A internet é imensuravelmente gigantesca. A onda de conteúdo disponibilizado nela alcançou um tamanho nunca antes imaginado. Com isso surgiu a necessidade de, em meio a esse oceano de informação, tornar o acesso bidirecional. Ou seja, ele não deve depender apenas da pessoa buscar a informação, mas da informação chegar à pessoa. Para esse fim, surgiram os algoritmos de recomendação: rotinas computacionais que fazem com que determinada informação chegue às pessoas baseando-se em diversos critérios.

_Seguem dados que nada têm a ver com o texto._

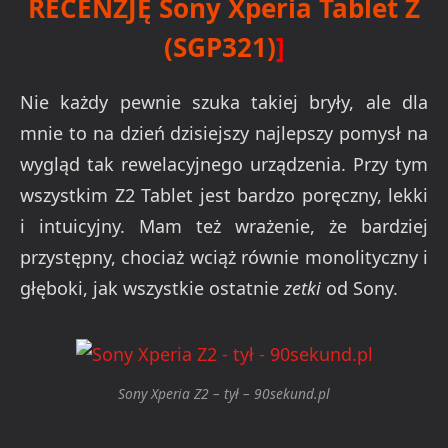
RECENZJĘ Sony Xperia Tablet Z
(SGP321)
]
Nie każdy pewnie szuka takiej bryły, ale dla
mnie to na dzień dzisiejszy najlepszy pomysł na
wygląd tak rewelacyjnego urządzenia. Przy tym
wszystkim Z2 Tablet jest bardzo poręczny, lekki
i intuicyjny. Mam też wrażenie, że bardziej
przystępny, chociaż wciąż równie monolityczny i
głęboki, jak wszystkie ostatnie
zetki
od Sony.
Sony Xperia Z2 – tył – 90sekund.pl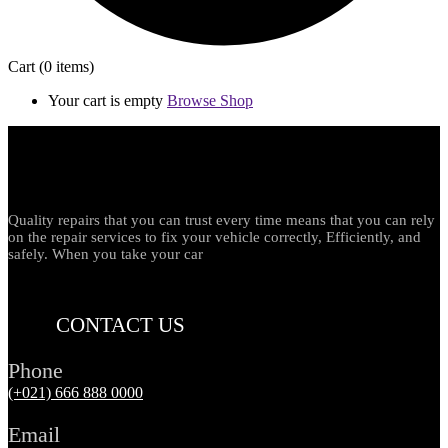
Cart
(0 items)
Your cart is empty
Browse Shop
Quality repairs that you can trust every time means that you can rely
on the repair services to fix your vehicle correctly, Efficiently, and
safely. When you take your car
CONTACT US
Phone
(+021) 666 888 0000
Email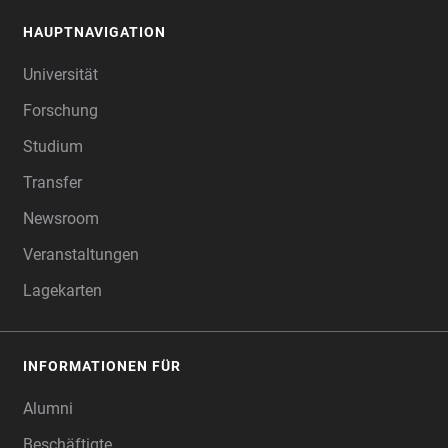
HAUPTNAVIGATION
FOOTER
Universität
Forschung
Studium
Transfer
Newsroom
Veranstaltungen
Lagekarten
INFORMATIONEN FÜR
Alumni
Beschäftigte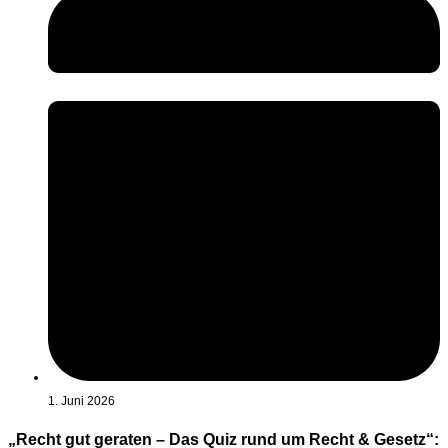
1. Juni 2026
„Recht gut geraten – Das Quiz rund um Recht & Gesetz“: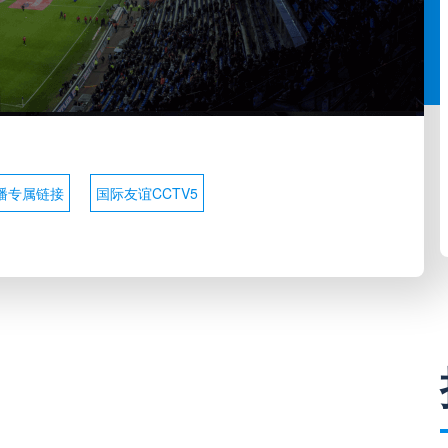
播专属链接
国际友谊CCTV5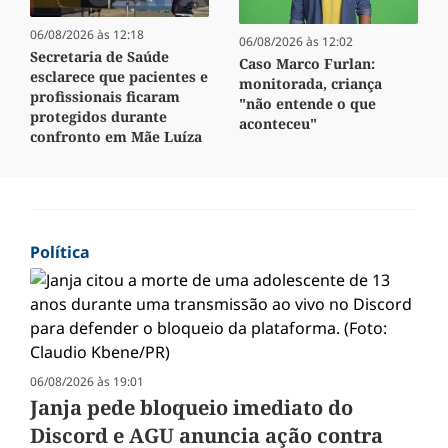
06/08/2026 às 12:18
06/08/2026 às 12:02
Secretaria de Saúde
Caso Marco Furlan:
esclarece que pacientes e
monitorada, criança
profissionais ficaram
"não entende o que
protegidos durante
aconteceu"
confronto em Mãe Luíza
Política
06/08/2026 às 19:01
Janja pede bloqueio imediato do
Discord e AGU anuncia ação contra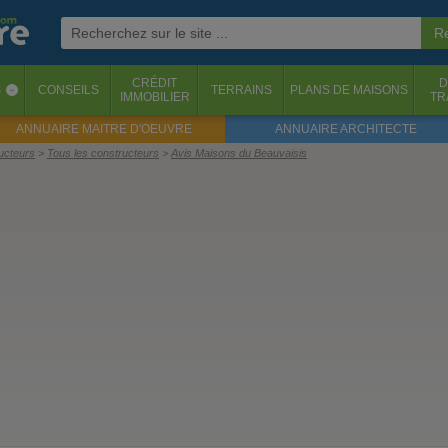
CRÉDIT
D
S
CONSEILS
TERRAINS
PLANS DE MAISONS
‹
IMMOBILIER
TR
ANNUAIRE MAITRE D'OEUVRE
ANNUAIRE ARCHITECTE
ructeurs
Tous les constructeurs
Avis Maisons du Beauvaisis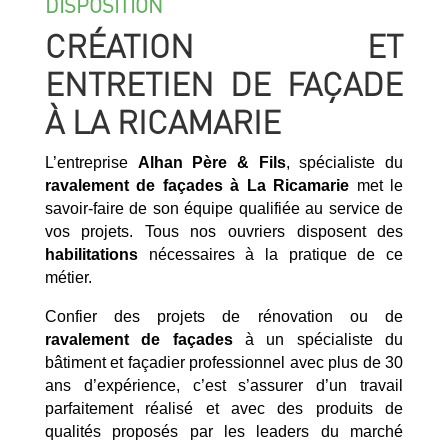
DISPOSITION
CRÉATION ET
ENTRETIEN DE FAÇADE
À LA RICAMARIE
L’entreprise
Alhan Père & Fils
, spécialiste du
ravalement de façades à La Ricamarie
met le
savoir-faire de son équipe qualifiée au service de
vos projets. Tous nos ouvriers disposent des
habilitations
nécessaires à la pratique de ce
métier.
Confier des projets de rénovation ou de
ravalement de façades
à un spécialiste du
bâtiment et façadier professionnel avec plus de 30
ans d’expérience, c’est s’assurer d’un travail
parfaitement réalisé et avec des produits de
qualités proposés par les leaders du marché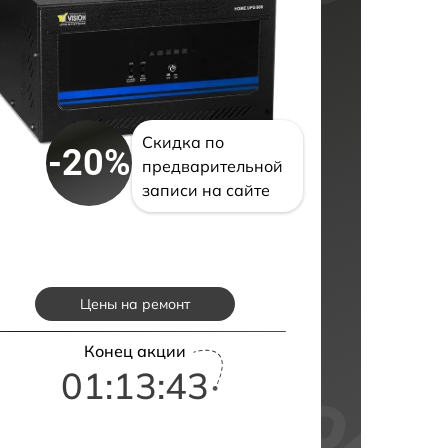
Скидка по
-20%
предварительной
записи на сайте
Цены на ремонт
Конец акции
01:13:42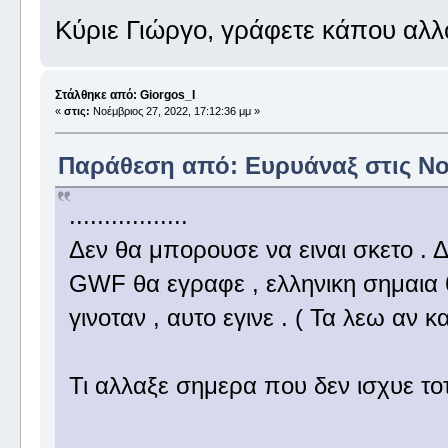
Κύριε Γιώργο, γράφετε κάπου αλλ
Στάλθηκε από: Giorgos_I
«
στις:
Νοέμβριος 27, 2022, 17:12:36 μμ »
Παράθεση από: Ευρυάναξ στις Νοέ
.................
Δεν θα μπορουσε να ειναι σκετο . Δ
GWF θα εγραφε , ελληνικη σημαια θα
γινοταν , αυτο εγινε . ( Τα λεω αν κ
Τι αλλαξε σημερα που δεν ισχυε τοτ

Eu e você certamente fomos atingidos por eles em algum momento, pois estão em toda parte: sites de busca, redes sociais, lojas virtuais, etc., sempre determinados a oferecer a você o que te interessa.
Aqui, pretendo expor um pouco mais os aspectos envolvidos em tudo isso.

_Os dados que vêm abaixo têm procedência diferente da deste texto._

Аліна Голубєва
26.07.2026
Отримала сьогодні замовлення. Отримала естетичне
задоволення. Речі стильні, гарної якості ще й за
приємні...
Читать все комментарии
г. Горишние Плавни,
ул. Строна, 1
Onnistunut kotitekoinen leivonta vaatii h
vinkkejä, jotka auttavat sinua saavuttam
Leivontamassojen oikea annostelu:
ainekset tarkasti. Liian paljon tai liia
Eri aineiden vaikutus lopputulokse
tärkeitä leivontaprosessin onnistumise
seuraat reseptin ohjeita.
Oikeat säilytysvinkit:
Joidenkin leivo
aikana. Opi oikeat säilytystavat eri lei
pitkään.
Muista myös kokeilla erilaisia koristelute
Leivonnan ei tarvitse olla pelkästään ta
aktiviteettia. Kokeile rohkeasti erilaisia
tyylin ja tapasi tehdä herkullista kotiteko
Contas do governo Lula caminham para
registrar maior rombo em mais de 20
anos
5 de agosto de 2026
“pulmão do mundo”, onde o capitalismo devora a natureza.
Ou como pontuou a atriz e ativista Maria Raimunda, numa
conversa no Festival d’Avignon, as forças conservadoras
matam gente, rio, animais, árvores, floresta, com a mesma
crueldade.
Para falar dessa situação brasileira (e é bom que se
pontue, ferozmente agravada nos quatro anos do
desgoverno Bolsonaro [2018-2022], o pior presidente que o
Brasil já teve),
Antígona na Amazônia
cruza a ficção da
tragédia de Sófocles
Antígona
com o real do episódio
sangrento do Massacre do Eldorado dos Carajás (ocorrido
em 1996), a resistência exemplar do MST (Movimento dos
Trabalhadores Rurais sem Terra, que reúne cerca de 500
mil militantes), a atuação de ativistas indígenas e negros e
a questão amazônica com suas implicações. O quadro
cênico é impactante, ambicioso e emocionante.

A filtragem dos algoritmos de recomendação
Se pudéssemos resumir algoritmos de recomendação a uma palavra, possivelmente ela seria “filtrar”. Sim, pois essa é a essência dele.

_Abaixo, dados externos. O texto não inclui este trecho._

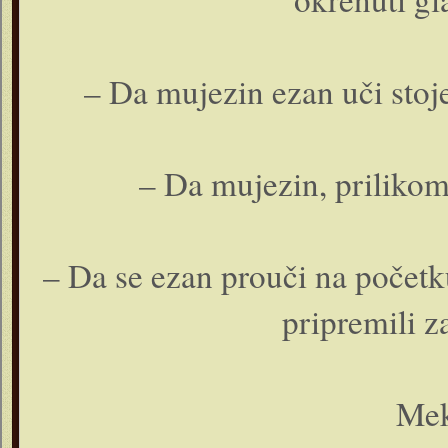
– Da mujezin ezan uči stoj
– Da mujezin, prilikom 
– Da se ezan prouči na početk
pripremili 
Mek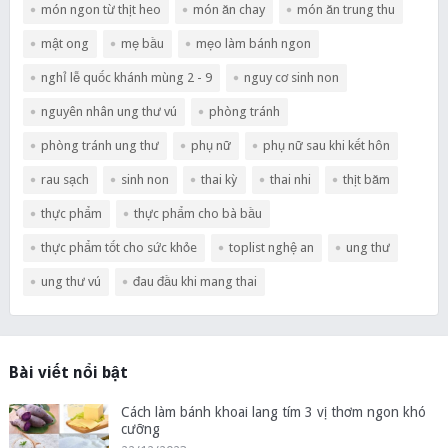
món ngon từ thịt heo
món ăn chay
món ăn trung thu
mật ong
mẹ bầu
mẹo làm bánh ngon
nghỉ lễ quốc khánh mùng 2 - 9
nguy cơ sinh non
nguyên nhân ung thư vú
phòng tránh
phòng tránh ung thư
phụ nữ
phụ nữ sau khi kết hôn
rau sạch
sinh non
thai kỳ
thai nhi
thịt băm
thực phẩm
thực phẩm cho bà bầu
thực phẩm tốt cho sức khỏe
toplist nghệ an
ung thư
ung thư vú
đau đầu khi mang thai
Bài viết nổi bật
Cách làm bánh khoai lang tím 3 vị thơm ngon khó
cưỡng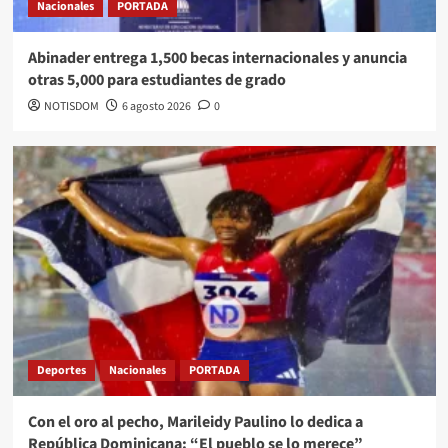
Nacionales
PORTADA
Abinader entrega 1,500 becas internacionales y anuncia
otras 5,000 para estudiantes de grado
NOTISDOM
6 agosto 2026
0
Deportes
Nacionales
PORTADA
Con el oro al pecho, Marileidy Paulino lo dedica a
República Dominicana: “El pueblo se lo merece”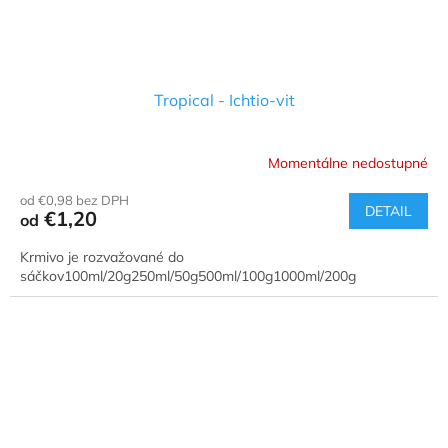
Tropical - Ichtio-vit
Momentálne nedostupné
od €0,98 bez DPH
DETAIL
€1,20
od
Krmivo je rozvažované do
sáčkov100ml/20g250ml/50g500ml/100g1000ml/200g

Há MUITA informação que ele pode te recomendar, mas é necessário filtrar tudo isso pra oferecer apenas o que te interessa.
Os exemplos mais comuns de algoritmos de recomendação estão relacionados às lojas virtuais.
Filtragem baseada em conteúdo
Exemplificando: eu tenho uma conta no site da Amazon e realizei a compra de diversos livros ali. Esses dias pesquisei um:
É um livro de arquitetura de software, do mestre Robert C. Martin, também conhecido como Uncle Bob.
Já comprei alguns do gênero ali há algum tempo, mas ultimamente tenho comprado mais livros de filosofia, política e economia.
Assim, ao navegar mais para o fim da página, o site fez algumas recomendações:
Uma lista de livros inspirada pelo histórico de navegação e uma lista baseada nas minhas últimas compras – que por sinal é bem diferente, já que minhas últimas compras foram de livros de outras áreas do conhecimento.
Ambas as listas são resultados de um algoritmo de recomendação.
Aqui está bem explícito os critérios usados para me recomendar esses livros.
Ela fez uma lista baseada na minha navegação e uma lista baseada nas minhas últimas compras.
No primeiro caso, ela verificou que eu ando vendo muitos livros de desenvolvimento de software, logo selecionou livros sobre esse assunto.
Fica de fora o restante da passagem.